Health Insurance Reform Mythbuster: Health Insurance Reform and Medicare Physician Payment Reform
11/19/2009
This afternoon, the House passed H.R. 3961, the Medicare Physician Payment Reform Act. Opponents of reform have been spreading myths about H.R. 3961 – including that it will harm seniors and that it is fundamentally fiscally irresponsible.
MYTH: The Medicare Physician Payment Reform Act will force seniors to pay much higher Medicare premiums than they do now.
FACT: Rather than harming seniors, the Medicare Physician Payment Reform Act tackles seniors’ number one concern: that they can keep their doctors. As the AARP has stated: “[We must] do away with the current payment formula so seniors can have the peace of mind that comes with knowing they can see the doctor of their choice and get the care they need.”
The bill will prevent a 21 percent cut in Medicare physician payment rates scheduled for January 2010 and provide permanent reform – replacing the current, broken system with a stable, sustainable one, which will guarantee high-quality care for seniors.
Taken together with the health insurance reform bill – which will lower premiums, extend the solvency of the Medicare Trust Fund by five years, improve preventive and primary care for seniors, and eliminate the donut hole drug coverage gap – this bill is a good deal for seniors. That is why this bill has been endorsed by all of the major national seniors’ organizations – including AARP, Leadership Council of Aging Organizations, Center for Medicare Advocacy, Medicare Rights Center, and the National Committee to Preserve Social Security and Medicare.
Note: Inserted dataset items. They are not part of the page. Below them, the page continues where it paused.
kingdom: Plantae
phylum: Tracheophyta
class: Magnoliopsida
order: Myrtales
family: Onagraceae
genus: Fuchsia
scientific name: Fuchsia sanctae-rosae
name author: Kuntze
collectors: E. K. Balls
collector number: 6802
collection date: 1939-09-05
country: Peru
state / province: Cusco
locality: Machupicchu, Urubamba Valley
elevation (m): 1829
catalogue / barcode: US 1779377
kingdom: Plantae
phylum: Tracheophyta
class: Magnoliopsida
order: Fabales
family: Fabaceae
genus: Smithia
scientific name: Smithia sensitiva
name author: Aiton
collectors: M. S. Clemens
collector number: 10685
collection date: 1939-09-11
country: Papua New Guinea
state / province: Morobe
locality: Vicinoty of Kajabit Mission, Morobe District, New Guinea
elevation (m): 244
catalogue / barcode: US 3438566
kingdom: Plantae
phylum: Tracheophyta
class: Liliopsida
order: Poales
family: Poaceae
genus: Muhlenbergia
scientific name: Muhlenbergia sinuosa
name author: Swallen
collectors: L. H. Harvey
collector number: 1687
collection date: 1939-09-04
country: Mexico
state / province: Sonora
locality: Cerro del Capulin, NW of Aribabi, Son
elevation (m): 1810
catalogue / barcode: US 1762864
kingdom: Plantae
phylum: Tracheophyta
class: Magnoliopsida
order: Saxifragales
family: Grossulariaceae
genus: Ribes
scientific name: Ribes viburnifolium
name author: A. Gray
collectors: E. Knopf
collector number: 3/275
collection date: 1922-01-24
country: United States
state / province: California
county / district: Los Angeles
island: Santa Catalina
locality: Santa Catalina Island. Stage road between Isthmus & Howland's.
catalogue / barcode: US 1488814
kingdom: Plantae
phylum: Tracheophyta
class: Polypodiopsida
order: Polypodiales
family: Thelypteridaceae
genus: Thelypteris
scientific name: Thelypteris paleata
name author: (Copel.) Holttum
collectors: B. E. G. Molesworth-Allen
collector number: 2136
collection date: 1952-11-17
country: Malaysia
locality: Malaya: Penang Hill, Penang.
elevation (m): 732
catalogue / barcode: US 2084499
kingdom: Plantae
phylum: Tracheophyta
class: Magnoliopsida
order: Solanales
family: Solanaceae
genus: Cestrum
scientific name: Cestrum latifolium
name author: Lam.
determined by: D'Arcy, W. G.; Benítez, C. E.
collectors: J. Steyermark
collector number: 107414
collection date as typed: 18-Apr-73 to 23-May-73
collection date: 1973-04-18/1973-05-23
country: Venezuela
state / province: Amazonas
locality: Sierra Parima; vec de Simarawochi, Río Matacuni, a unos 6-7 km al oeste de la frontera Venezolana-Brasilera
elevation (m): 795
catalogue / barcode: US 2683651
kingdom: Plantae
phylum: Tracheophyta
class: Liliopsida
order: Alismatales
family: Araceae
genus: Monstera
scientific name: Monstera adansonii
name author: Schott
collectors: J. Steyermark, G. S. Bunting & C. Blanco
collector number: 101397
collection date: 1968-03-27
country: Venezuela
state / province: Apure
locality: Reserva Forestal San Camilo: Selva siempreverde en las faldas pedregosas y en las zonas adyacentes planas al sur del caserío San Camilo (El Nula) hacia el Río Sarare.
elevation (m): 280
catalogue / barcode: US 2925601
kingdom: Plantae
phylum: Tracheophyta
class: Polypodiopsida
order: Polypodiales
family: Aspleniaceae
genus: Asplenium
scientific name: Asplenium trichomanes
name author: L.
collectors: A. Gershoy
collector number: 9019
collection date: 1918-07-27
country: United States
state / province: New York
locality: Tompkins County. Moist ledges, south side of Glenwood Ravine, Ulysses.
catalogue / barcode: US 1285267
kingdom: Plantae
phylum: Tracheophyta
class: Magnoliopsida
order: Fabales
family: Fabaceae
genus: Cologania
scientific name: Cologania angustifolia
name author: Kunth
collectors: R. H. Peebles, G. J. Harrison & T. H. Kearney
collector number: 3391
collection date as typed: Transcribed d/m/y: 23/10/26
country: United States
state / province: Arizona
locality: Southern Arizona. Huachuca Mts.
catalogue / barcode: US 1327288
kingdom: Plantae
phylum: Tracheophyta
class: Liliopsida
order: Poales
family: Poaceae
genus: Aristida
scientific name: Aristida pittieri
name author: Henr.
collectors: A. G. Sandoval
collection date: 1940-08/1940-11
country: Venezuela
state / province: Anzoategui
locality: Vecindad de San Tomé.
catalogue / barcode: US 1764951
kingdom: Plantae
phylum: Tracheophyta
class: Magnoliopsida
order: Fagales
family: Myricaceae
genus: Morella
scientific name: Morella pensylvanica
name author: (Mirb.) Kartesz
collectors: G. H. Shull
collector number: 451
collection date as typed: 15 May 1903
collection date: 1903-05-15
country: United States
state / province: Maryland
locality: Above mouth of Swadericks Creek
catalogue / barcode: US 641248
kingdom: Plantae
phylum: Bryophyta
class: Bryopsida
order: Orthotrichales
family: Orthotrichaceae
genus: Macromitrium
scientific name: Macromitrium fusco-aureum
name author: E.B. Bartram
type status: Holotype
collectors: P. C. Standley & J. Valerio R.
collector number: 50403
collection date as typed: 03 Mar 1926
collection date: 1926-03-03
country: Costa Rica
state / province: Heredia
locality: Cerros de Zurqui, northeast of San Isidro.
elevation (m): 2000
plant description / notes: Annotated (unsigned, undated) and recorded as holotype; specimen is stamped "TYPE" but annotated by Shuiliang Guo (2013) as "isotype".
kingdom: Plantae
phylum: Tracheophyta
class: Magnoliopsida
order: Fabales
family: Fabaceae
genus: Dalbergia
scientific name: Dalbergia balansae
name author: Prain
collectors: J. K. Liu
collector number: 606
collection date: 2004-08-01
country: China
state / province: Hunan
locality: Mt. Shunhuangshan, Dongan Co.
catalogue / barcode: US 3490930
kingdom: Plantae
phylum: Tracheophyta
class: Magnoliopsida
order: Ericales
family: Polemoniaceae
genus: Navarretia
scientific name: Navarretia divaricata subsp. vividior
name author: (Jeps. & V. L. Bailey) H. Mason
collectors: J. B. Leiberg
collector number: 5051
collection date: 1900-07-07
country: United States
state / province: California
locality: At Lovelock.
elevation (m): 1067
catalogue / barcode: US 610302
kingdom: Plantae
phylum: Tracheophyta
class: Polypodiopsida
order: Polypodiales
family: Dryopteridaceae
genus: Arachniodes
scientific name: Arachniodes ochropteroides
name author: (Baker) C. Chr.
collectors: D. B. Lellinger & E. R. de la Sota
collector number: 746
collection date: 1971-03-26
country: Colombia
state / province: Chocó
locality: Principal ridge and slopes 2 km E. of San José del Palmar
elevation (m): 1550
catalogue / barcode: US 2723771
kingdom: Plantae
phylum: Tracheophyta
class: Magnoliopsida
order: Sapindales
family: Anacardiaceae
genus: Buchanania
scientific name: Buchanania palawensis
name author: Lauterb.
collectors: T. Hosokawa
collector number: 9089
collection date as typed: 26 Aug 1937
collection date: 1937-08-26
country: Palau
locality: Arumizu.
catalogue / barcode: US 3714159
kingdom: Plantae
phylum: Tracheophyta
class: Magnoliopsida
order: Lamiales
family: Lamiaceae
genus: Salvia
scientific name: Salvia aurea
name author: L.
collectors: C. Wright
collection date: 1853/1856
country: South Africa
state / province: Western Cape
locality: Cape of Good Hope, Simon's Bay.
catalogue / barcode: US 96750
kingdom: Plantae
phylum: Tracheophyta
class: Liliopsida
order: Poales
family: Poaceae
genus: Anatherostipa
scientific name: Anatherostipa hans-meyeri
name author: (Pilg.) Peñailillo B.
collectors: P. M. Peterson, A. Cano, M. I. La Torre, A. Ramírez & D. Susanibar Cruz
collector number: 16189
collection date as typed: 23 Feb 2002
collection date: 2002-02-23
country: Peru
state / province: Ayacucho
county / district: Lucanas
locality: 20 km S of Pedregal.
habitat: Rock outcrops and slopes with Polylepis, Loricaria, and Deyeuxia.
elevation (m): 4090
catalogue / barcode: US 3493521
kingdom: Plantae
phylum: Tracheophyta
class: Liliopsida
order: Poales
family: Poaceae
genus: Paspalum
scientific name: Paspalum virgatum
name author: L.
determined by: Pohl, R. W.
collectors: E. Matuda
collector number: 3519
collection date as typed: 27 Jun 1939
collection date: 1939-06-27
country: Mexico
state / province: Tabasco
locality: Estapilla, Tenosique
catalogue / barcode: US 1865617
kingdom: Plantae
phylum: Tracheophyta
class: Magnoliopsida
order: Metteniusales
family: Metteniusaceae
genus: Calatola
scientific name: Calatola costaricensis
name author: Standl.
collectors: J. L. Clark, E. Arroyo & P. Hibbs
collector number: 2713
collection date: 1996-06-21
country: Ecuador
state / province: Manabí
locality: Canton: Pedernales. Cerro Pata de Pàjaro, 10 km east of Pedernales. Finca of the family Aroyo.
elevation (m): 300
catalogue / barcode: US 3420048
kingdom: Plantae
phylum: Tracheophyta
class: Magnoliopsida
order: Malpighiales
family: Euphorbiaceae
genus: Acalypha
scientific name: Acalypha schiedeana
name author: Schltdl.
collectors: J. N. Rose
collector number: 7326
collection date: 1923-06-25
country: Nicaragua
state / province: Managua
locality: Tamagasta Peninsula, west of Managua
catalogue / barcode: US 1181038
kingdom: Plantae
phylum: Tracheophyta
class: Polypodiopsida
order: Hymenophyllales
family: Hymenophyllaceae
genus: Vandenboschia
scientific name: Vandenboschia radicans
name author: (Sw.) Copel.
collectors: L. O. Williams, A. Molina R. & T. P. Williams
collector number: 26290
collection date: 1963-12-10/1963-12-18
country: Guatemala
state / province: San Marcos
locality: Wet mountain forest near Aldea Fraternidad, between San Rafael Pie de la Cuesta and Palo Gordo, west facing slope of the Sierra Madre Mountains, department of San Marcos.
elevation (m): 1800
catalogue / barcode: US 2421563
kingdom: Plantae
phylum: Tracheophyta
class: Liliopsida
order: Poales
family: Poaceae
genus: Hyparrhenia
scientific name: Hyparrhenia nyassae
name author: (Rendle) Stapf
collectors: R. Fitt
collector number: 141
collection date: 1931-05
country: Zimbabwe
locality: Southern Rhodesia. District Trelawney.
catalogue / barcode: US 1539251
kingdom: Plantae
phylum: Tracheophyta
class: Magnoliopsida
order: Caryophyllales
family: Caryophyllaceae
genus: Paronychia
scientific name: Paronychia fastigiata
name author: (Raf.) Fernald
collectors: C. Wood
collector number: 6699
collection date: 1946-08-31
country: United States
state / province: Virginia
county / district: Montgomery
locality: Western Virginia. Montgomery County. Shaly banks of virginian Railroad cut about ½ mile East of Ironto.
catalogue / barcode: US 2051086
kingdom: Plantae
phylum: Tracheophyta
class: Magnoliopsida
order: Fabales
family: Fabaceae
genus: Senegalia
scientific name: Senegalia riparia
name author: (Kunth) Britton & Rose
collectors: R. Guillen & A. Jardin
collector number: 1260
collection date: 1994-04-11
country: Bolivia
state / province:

Some opponents have charged that this bill would result in much higher Medicare premiums for seniors. These opponents are looking at estimates from CBO that compare Medicare premiums under the bill with premiums under a completely unrealistic “current law baseline” – a baseline that assumes that Congress would let the 21 percent cut in Medicare physician payment rates in January 2010 go into effect, as well as additional drastic cuts in these payment rates in each of the next several years. The fact is that Congress has blocked these projected cuts in payment rates in every one of the last seven years – and everyone has known that the cuts in the baseline would never go into effect. As a result, a comparison of premiums under the bill to the unrealistically low premiums (based on unrealistically low Medicare payments to doctors) which seniors would never have paid under the “current law baseline” is truly meaningless.
MYTH: Providing a permanent reform of the current Medicare physician payment system is fiscally irresponsible.
FACT: The fact is that not fixing the broken Medicare physician payment system is fiscally irresponsible. Providing a permanent reform of the current Medicare physician payment system corrects a decade of mismanagement of the Medicare program by the Bush Administration and the Republican-controlled Congress. Congressional Republicans created a type of fiscally-irresponsible one-year fix, which has had the result of making future payment cuts even steeper and more unrealistic, and efforts to fix the formula even more expensive. By contrast, this permanent reform creates a stable, sustainable baseline.
Furthermore, the cost of this bill was already included in the House-passed and President’s budgets. This money represents the ongoing care and maintenance of the Medicare program.
Finally, this bill fully complies with the requirements of H.R. 2920, the Statutory PAYGO Act of 2009, which the House passed in July and which also will be attached to H.R. 3961 after passage before the bill is sent over to the Senate. The Statutory PAYGO Act requires that Congress pay for all new policies reducing revenues or expanding entitlement spending with savings elsewhere in the budget. The Statutory PAYGO Act explicitly accommodates this physician payment reform bill because it is designed to maintain current spending policy (by preventing the scheduled draconian cuts) rather than provide new spending.